Now, we have to find the variance with the help of the formula to find the variance as given below:
Formula used:
Variance$ = \dfrac{{\sum\limits_{i = 1}^{i = n} {{{({x_i} - \overline x )}^2}} }}{n}...................(b)$
As we know that variance is already given in the question hence, with the help of the formula to find the variance we can obtain a quadratic expression in terms of the two observations we let.
Now, on solving the both of the expressions obtained we can find the both of the observations we let and also their product.

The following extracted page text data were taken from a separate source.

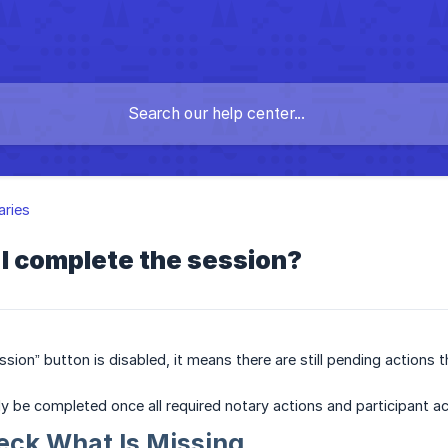
aries
I complete the session?
ssion” button is disabled, it means there are still pending action
y be completed once all required notary actions and participant ac
eck What Is Missing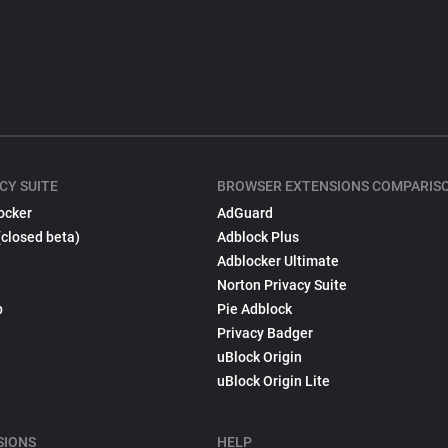
CY SUITE
BROWSER EXTENSIONS COMPARIS
ocker
AdGuard
(closed beta)
Adblock Plus
Adblocker Ultimate
Norton Privacy Suite
p
Pie Adblock
Privacy Badger
uBlock Origin
uBlock Origin Lite
SIONS
HELP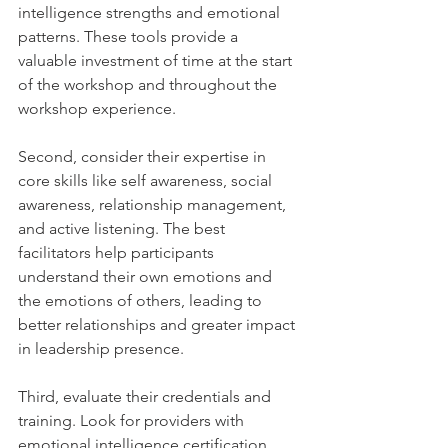
intelligence strengths and emotional 
patterns. These tools provide a 
valuable investment of time at the start 
of the workshop and throughout the 
workshop experience.
Second, consider their expertise in 
core skills like self awareness, social 
awareness, relationship management, 
and active listening. The best 
facilitators help participants 
understand their own emotions and 
the emotions of others, leading to 
better relationships and greater impact 
in leadership presence.
Third, evaluate their credentials and 
training. Look for providers with 
emotional intelligence certification, 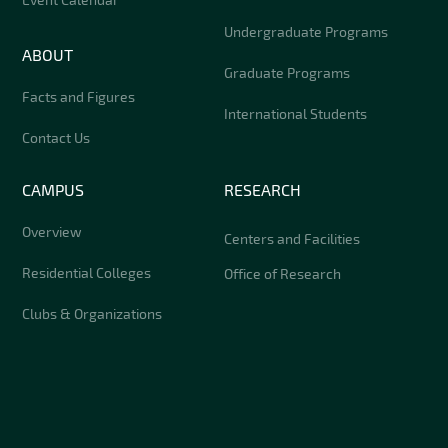
Undergraduate Programs
ABOUT
Graduate Programs
Facts and Figures
International Students
Contact Us
CAMPUS
RESEARCH
Overview
Centers and Facilities
Residential Colleges
Office of Research
Clubs & Organizations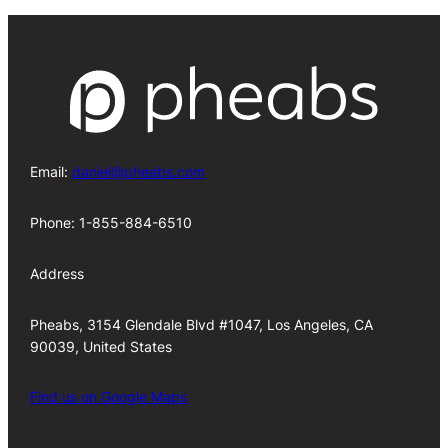
Email:
daniel@pheabs.com
Phone: 1-855-884-6510
Address
Pheabs, 3154 Glendale Blvd #1047, Los Angeles, CA
90039, United States
Find us on Google Maps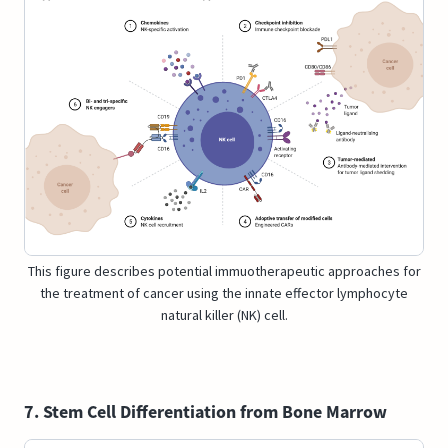
This figure describes potential immuotherapeutic approaches for
the treatment of cancer using the innate effector lymphocyte
natural killer (NK) cell.
7. Stem Cell Differentiation from Bone Marrow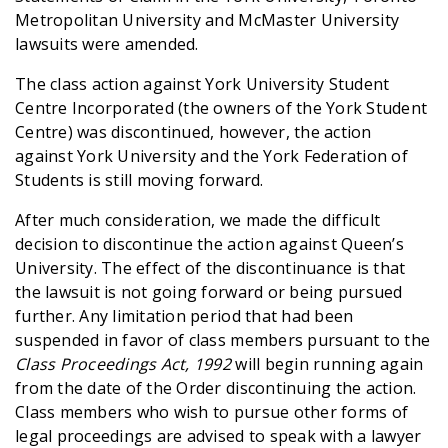
Metropolitan University and McMaster University
lawsuits were amended.
The class action against York University Student
Centre Incorporated (the owners of the York Student
Centre) was discontinued, however, the action
against York University and the York Federation of
Students is still moving forward.
After much consideration, we made the difficult
decision to discontinue the action against Queen’s
University. The effect of the discontinuance is that
the lawsuit is not going forward or being pursued
further. Any limitation period that had been
suspended in favor of class members pursuant to the
Class Proceedings Act, 1992
will begin running again
from the date of the Order discontinuing the action.
Class members who wish to pursue other forms of
legal proceedings are advised to speak with a lawyer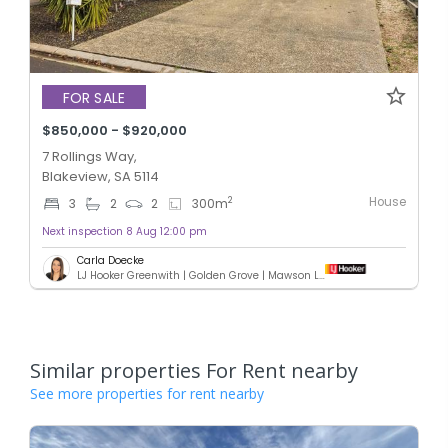
FOR SALE
$850,000 - $920,000
7 Rollings Way,
Blakeview, SA 5114
House
2
3
2
2
300
m
Next inspection 8 Aug 12:00 pm
Carla Doecke
LJ Hooker Greenwith | Golden Grove | Mawson Lakes | Modbury
Similar properties For Rent nearby
See more properties for rent nearby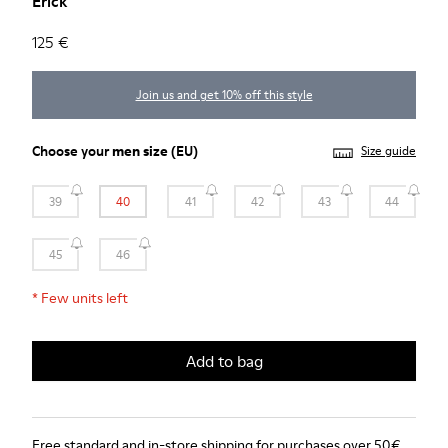
Erick
125 €
Join us and get 10% off this style
Choose your
men size
(EU)
Size guide
39
40
41
42
43
44
45
46
*
Few units left
Add to bag
Free standard and in-store shipping for purchases over 50€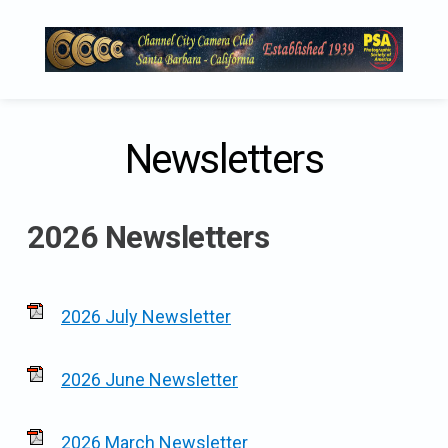
Skip
to
content
Newsletters
2026 Newsletters
2026 July Newsletter
2026 June Newsletter
2026 March Newsletter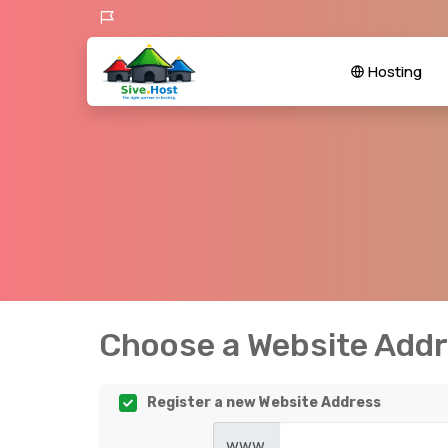
Hosting
Choose a Website Addre
Register a new Website Address
www.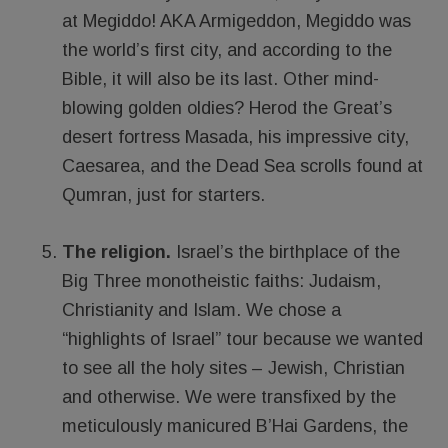
at Megiddo! AKA Armigeddon, Megiddo was
the world’s first city, and according to the
Bible, it will also be its last. Other mind-
blowing golden oldies? Herod the Great’s
desert fortress Masada, his impressive city,
Caesarea, and the Dead Sea scrolls found at
Qumran, just for starters.
The religion.
Israel’s the birthplace of the
Big Three monotheistic faiths: Judaism,
Christianity and Islam. We chose a
“highlights of Israel” tour because we wanted
to see all the holy sites – Jewish, Christian
and otherwise. We were transfixed by the
meticulously manicured B’Hai Gardens, the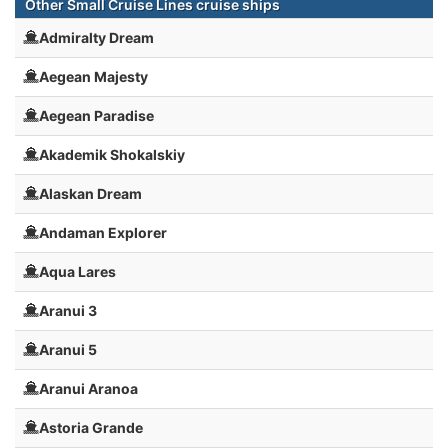
Other Small Cruise Lines cruise ships
Admiralty Dream
Aegean Majesty
Aegean Paradise
Akademik Shokalskiy
Alaskan Dream
Andaman Explorer
Aqua Lares
Aranui 3
Aranui 5
Aranui Aranoa
Astoria Grande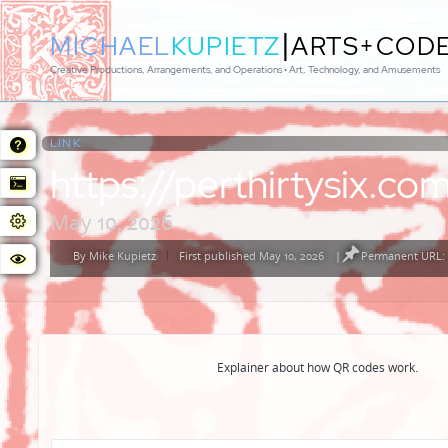
|
MICHAEL
KUPIETZ
ARTS+COD
Creative Productions, Arrangements, and Operations • Art, Technology, and Amusements
LINK:
https://perthirtysix.
May 10, 2026
By
Mike Kupietz
First published May 10, 2026
|
Permanent URL: 
Posted
by
Explainer about how QR codes work.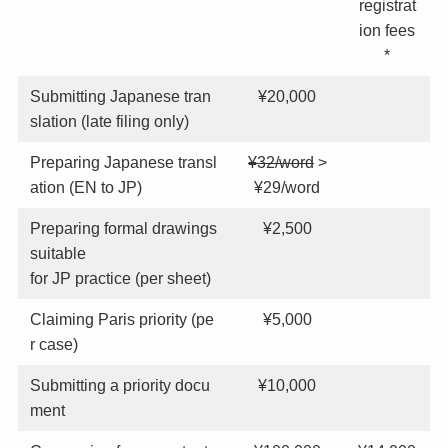
registrat
ion fees
*
Submitting Japanese tran
¥20,000
slation (late filing only)
Preparing Japanese transl
¥32/word
>
ation (EN to JP)
¥29/word
Preparing formal drawings
¥2,500
suitable
for JP practice (per sheet)
Claiming Paris priority (pe
¥5,000
r case)
Submitting a priority docu
¥10,000
ment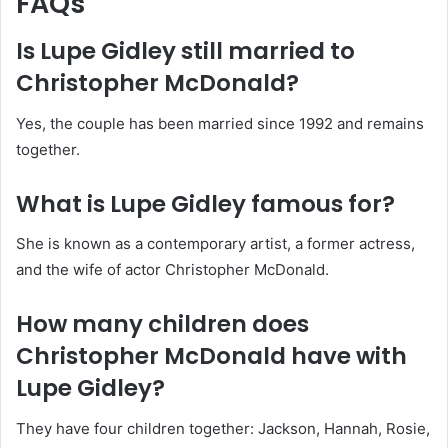
FAQs
Is Lupe Gidley still married to
Christopher McDonald?
Yes, the couple has been married since 1992 and remains
together.
What is Lupe Gidley famous for?
She is known as a contemporary artist, a former actress,
and the wife of actor Christopher McDonald.
How many children does
Christopher McDonald have with
Lupe Gidley?
They have four children together: Jackson, Hannah, Rosie,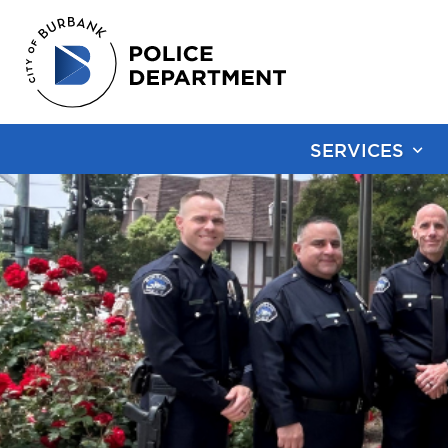
SERVICES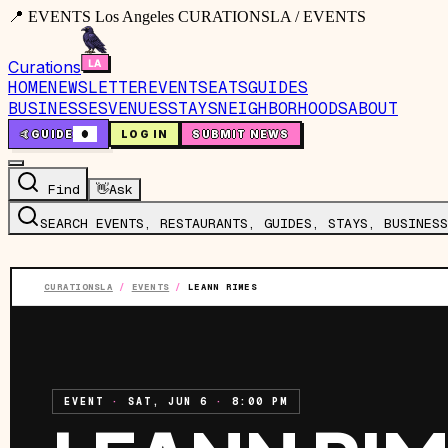
📍 EVENTS Los Angeles CURATIONSLA / EVENTS
Curations
HOME
NEWSLETTER
EVENTS
EATS
GUIDES
BUSINESSES
VENUES
STAYS
NEIGHBORHOODS
ABOUT
🤙
GUIDE
0
LOG IN
SUBMIT NEWS
Find
👋
Ask
SEARCH EVENTS, RESTAURANTS, GUIDES, STAYS, BUSINESS
CURATIONSLA
/
EVENTS
/
LEANN RIMES
EVENT
·
SAT, JUN 6
·
8:00 PM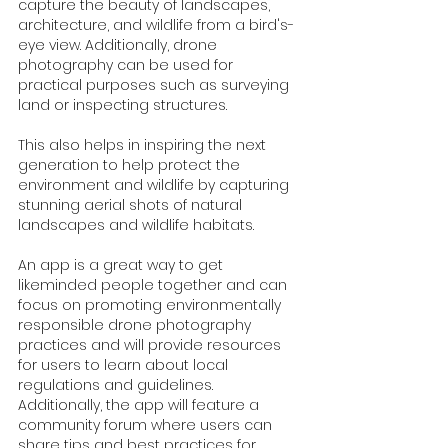
capture the beauty of landscapes, 
architecture, and wildlife from a bird's-
eye view. Additionally, drone 
photography can be used for 
practical purposes such as surveying 
land or inspecting structures.
This also helps in inspiring the next 
generation to help protect the 
environment and wildlife by capturing 
stunning aerial shots of natural 
landscapes and wildlife habitats. 
An app is a great way to get 
likeminded people together and can  
focus on promoting environmentally 
responsible drone photography 
practices and will provide resources 
for users to learn about local 
regulations and guidelines. 
Additionally, the app will feature a 
community forum where users can 
share tips and best practices for 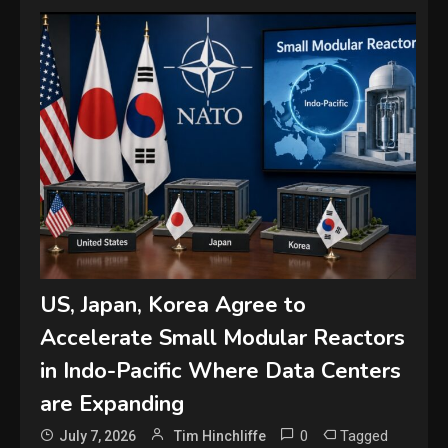
US, Japan, Korea Agree to
Accelerate Small Modular Reactors
in Indo-Pacific Where Data Centers
are Expanding
0
Tagged
July 7, 2026
Tim Hinchliffe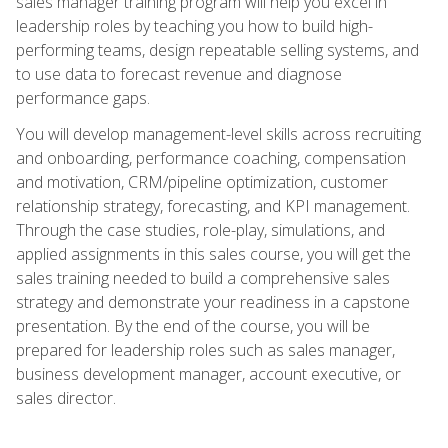
sales manager training program will help you excel in
leadership roles by teaching you how to build high-
performing teams, design repeatable selling systems, and
to use data to forecast revenue and diagnose
performance gaps.
You will develop management-level skills across recruiting
and onboarding, performance coaching, compensation
and motivation, CRM/pipeline optimization, customer
relationship strategy, forecasting, and KPI management.
Through the case studies, role-play, simulations, and
applied assignments in this sales course, you will get the
sales training needed to build a comprehensive sales
strategy and demonstrate your readiness in a capstone
presentation. By the end of the course, you will be
prepared for leadership roles such as sales manager,
business development manager, account executive, or
sales director.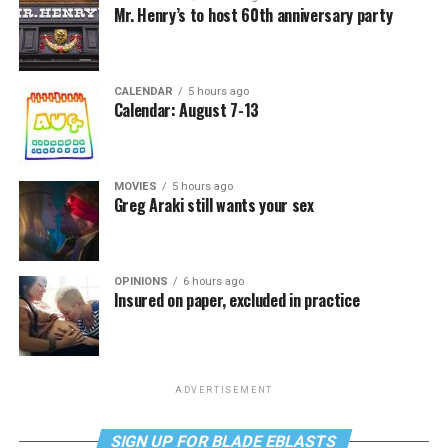
Mr. Henry’s to host 60th anniversary party
CALENDAR
5 hours ago
Calendar: August 7-13
MOVIES
5 hours ago
Greg Araki still wants your sex
OPINIONS
6 hours ago
Insured on paper, excluded in practice
ADVERTISEMENT
SIGN UP FOR BLADE EBLASTS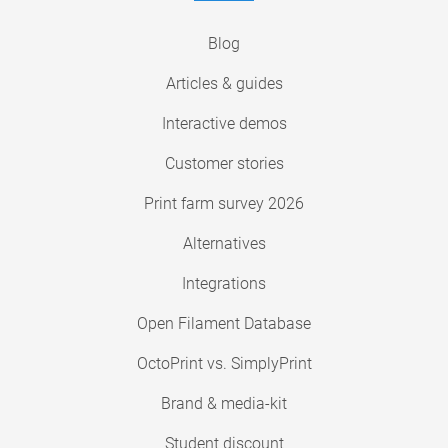
Blog
Articles & guides
Interactive demos
Customer stories
Print farm survey 2026
Alternatives
Integrations
Open Filament Database
OctoPrint vs. SimplyPrint
Brand & media-kit
Student discount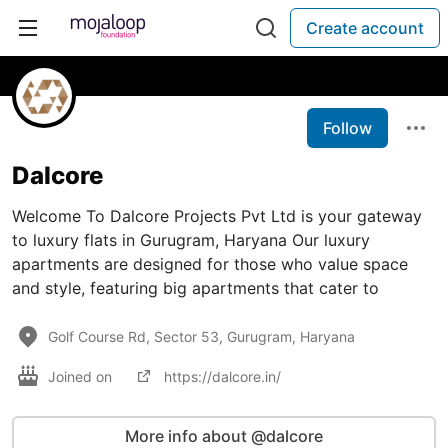
Create account
Follow
Dalcore
Welcome To Dalcore Projects Pvt Ltd is your gateway
to luxury flats in Gurugram, Haryana Our luxury
apartments are designed for those who value space
and style, featuring big apartments that cater to
Golf Course Rd, Sector 53, Gurugram, Haryana
Joined on
https://dalcore.in/
More info about @dalcore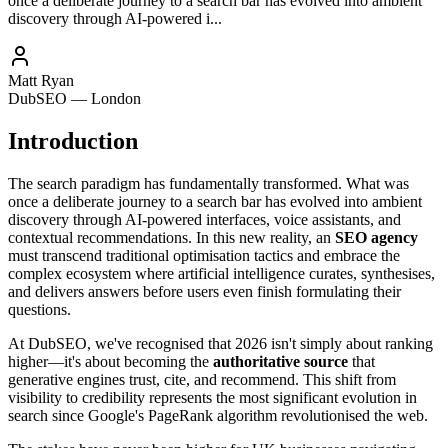
once a deliberate journey to a search bar has evolved into ambient
discovery through AI-powered i...
Matt Ryan
DubSEO — London
Introduction
The search paradigm has fundamentally transformed. What was
once a deliberate journey to a search bar has evolved into ambient
discovery through AI-powered interfaces, voice assistants, and
contextual recommendations. In this new reality, an
SEO agency
must transcend traditional optimisation tactics and embrace the
complex ecosystem where artificial intelligence curates, synthesises,
and delivers answers before users even finish formulating their
questions.
At DubSEO, we've recognised that 2026 isn't simply about ranking
higher—it's about becoming the
authoritative source
that
generative engines trust, cite, and recommend. This shift from
visibility to credibility represents the most significant evolution in
search since Google's PageRank algorithm revolutionised the web.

Complete step-by-step solution:
Given,
5 of the observations are $2,4,10,12,14$
Mean = 8
Variance = 16
Step 1: First of all we have to let the remaining two observations be x and y.
Step 2: Now, we have to find the mean of all the seven observations which are $2,4,10,12,14,x,y$ with the help of the formula (a) to find the mean of the given data as mentioned in the solution hint.
$\overline x = \dfrac{{2 + 4 + 10 + 12 + 14 + x + y}}{7}$
On, substituting the value of $\overline x $ which is the mean as given in the question,
$
   \Rightarrow 8 = \dfrac{{2 + 4 + 10 + 12 + 14 + x + y}}{7} \\
   \Rightarrow 8 = \dfrac{{42 + x + y}}{7}
 $
On applying cross-multiplication in the expression obtained just above,
$
   \Rightarrow x + y = 56 - 42 \\
   \Rightarrow x + y = 14......................(1)
 $
Step 3: Now, we have to find the value of ${({x_i} - \overline x )^2}$ which is obtained below:

${x_i}$	$({x_i} - \overline x )$
2	$2 - 8 = - 6$
4	$4 - 8 = - 4$
10	$10 - 8 = 2$
12	$12 - 8 = 4$
14	$14 - 8 = 6$
X	$x - 8$
y	$y - 8$

Step 4: Now, we have to find the variance of the given data with the help of the formula (b) as mentioned in the solution hint and as we know that the variance is 16 hence on substituting all the values.
$ \Rightarrow 16 = \dfrac{{\sum\limits_{i = 1}^{i = n} {\left[ {{{( - 6)}^2} + {{( - 4)}^2} + {{(2)}^2} + {{(4)}^2} + {{(6)}^2} + {x^2} + {y^2} - 2 \times 8(x + y) + 2 \times {{(8)}^2}} \right]} }}{7}$
Step 5: Now, on substituting the values of $(x + y)$from the step 2 in the expression obtained in the step 4,
$
   \Rightarrow 16 = \dfrac{{\left[ {{{( - 6)}^2} + {{( - 4)}^2} + {{(2)}^2} + {{(4)}^2} + {{(6)}^2} + {x^2} + {y^2} - 2 \times 8(14) + 2 \times {{(8)}^2}} \right]}}{7} \\
   \Rightarrow 16 = \dfrac{{\left[ {36 + 16 + 4 + 16 + 36 + {x^2} + {y^2} - 224 + 2 \times 64} \right]}}{7} \\
   \Rightarrow 16 = \dfrac{{\left[ {108 + {x^2} + {y^2} - 224 + 128} \right]}}{7} \\
   \Rightarrow 16 = \dfrac{{12 + {x^2} + {y^2}}}{7}
 $
Applying cross-multiplication in the expression obtained just above,
$
   \Rightarrow {x^2} + {y^2} = 112 - 12 \\
   \Rightarrow {x^2} + {y^2} = 100...............(2)
 $
Now, from the expression (1), we obtain
$ \Rightarrow {x^2} + {y^2} + 2xy = 196................(3)$
Step 6: Now, on subtracting equation (2) from equation (3) we can obtain the required multiplication of remaining two observations.
$
   \Rightarrow ({x^2} + {y^2} + 2xy) - ({x^2} + {y^2}) = 196 - 100 \\
   \Rightarrow 2xy = 96 \\
   \Rightarrow xy = \dfrac{{96}}{2} \\
   \Rightarrow xy = 48
 $

Hence, with the help of the formula (a) and (b) we can obtain the product of the remaining two observations $xy = 48$

Note: Variance is a measurement of the spread between a given number of the data set that is, it measures how far each number in the set is from the mean and hence, from every other number in the set.
The mean is the average of the data set and the mode is the most common number in that data set mean can be obtained by dividing the sum of all the given data by the total number of data.